Вслед за сторонниками «абстрактного» движения философ Сьюзен Лангер назвала танец «игрой Сил, ставших благодаря ему зримыми». Когда мы смотрим удачную хореографию, поясняла она, то «видим не людей, бегающих по сцене, а сам танец – стремление в одну сторону, подтягивание к другой, сгущение здесь, рассеяние там; убегание, отдых, подъем и так далее»[764]. Слово «Силы» Лангер писала с заглавной буквы, подчеркивая, что речь идет о чем-то большем, чем мышечная работа. Движение кажется порожденным чем-то, находящимся вне самих исполнителей и за пределами обыденного зрения. Во всей своей полноте оно существует лишь для нашего творческого восприятия и воображения – как «чистая видимость силы», «виртуальная мощь»[765].

Над вопросом о восприятии танца размышлял еще Кандинский. Он представлял это как передачу «душевных вибраций» от художника к зрителю – процесс материальный, психофизиологический[766]. О том, что восприятие телесного движения может совершаться на телесном же уровне, говорил и Ганс Бранденбург. Он считал, что смотрящий танец должен обладать «хорошо развитым телесным осознанием»[767]. В 1930-е годы американский критик Джон Мартин ввел термин «метакинезис», понимая под ним способность тела, благодаря «естественной симпатии», воспринимать движения другого и им подражать[768]. Примерно в то же время Л.Д. Блок писала: «Восприятие танца проникает глубже в сознание, чем одни зрительные и слуховые впечатления; к ним примешиваются и моторные – наиболее твердо запоминаемые и усваиваемые»[769]. Так возникла гипотеза, что наблюдатель воспринимает танец непосредственно на двигательном уровне, совершая незаметные движения, повторяющие движения танцовщика. Это «внутреннее подражание» происходит бессознательно, путем «телесного вчувствования» или «кинестетической эмпатии».

Термин кинестезия появился в физиологии в конце XIX века для обозначения способности ощущать свое тело и его движения как своего рода «шестое чувство»[770]. Понятия о «кинестетическом чувстве», «кинестетическом воображении» и «кинестетической эмпатии» стали ключевыми в объяснении танца и его восприятия[771]. В отличие от прежних – эстетических – категорий, эти естественно-научные понятия лучше отвечали новой философии танца, в которой движение ценится само по себе, вне отношения к сюжетно-повествовательному или эмоционально-драматическому содержанию хореографии.
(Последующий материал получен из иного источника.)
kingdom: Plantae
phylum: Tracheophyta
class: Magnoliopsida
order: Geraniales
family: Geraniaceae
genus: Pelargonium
И все же никто не сомневался, что к восприятию «чистого движения», «абстрактного» танца зрителя надо было готовить. Лучше всего, если тот был знаком с абстрактным искусством, – так ему легче было научиться видеть на сцене вместо танцовщиков чистую динамику – перемещение, сгущение, разрежение, подъем, спад, остановку, воспринимать танец как «игру абстрактных сил, внеположных конкретным исполнителям»[772]. Нового зрителя нужно было культивировать, меняя его привычки и расширяя восприятие. Задача художника, по словам Кандинского, заключалась в том, чтобы «открыть пошире людям глаза, обострить слух, освободить и развивать все чувства»[773]. «Новый человек, – писал поэт зауми Александр Туфанов, – освободил живопись от предметности, звуки речи от слов и жест пляски от автоматизации, трафаретности. Музыкальные тоны, согласные звуки, цвета спектра и жесты – все получило свободу и как материал новых искусств ждет от человека иных приемов восприятия»[774].

 

Синтез и синестезия

 

Если нюхать цветок с открытым ртом, ощущение запаха удваивается, считал Сергей Волконский, «то же самое, если слушать музыку слухом и зрением»[775]. И он, и Скрябин, Андрей Белый, Кандинский и Владимир Набоков считали себя синестетиками. У последнего звук и цвет связывались через осязательное ощущение: «цветное ощущение создается осязательным, губным, чуть ли не вкусовым путем». Чтобы определить окраску буквы, ее нужно «просмаковать, дать ей набухнуть или излучиться во рту»[776]. Андрей Белый пробирался к звучащему слову через жест: «Мне работается только на воздухе, и глаз и мышцы участвуют в работе; я вытаптываю и выкрикиваю свои ритмы в полях: с размахами рук; всей динамикой ищущего в сокращениях мускулов»[777]. Эвритимию он назвал искусством познания звука через жест: «звук червонится, багрянеет, дрожит в жесте рук и, зарея, сребрится на шарфе воздушной танцовщицы»[778]. В начале 1920-х годов Белый вел семинар по ритмике стиха, в котором участвовал будущий искусствовед Алексей Сидоров. Вскоре тот заинтересовался ритмом не только в поэзии, но и в пластике, сделавшись одним из первых исследователей современного танца.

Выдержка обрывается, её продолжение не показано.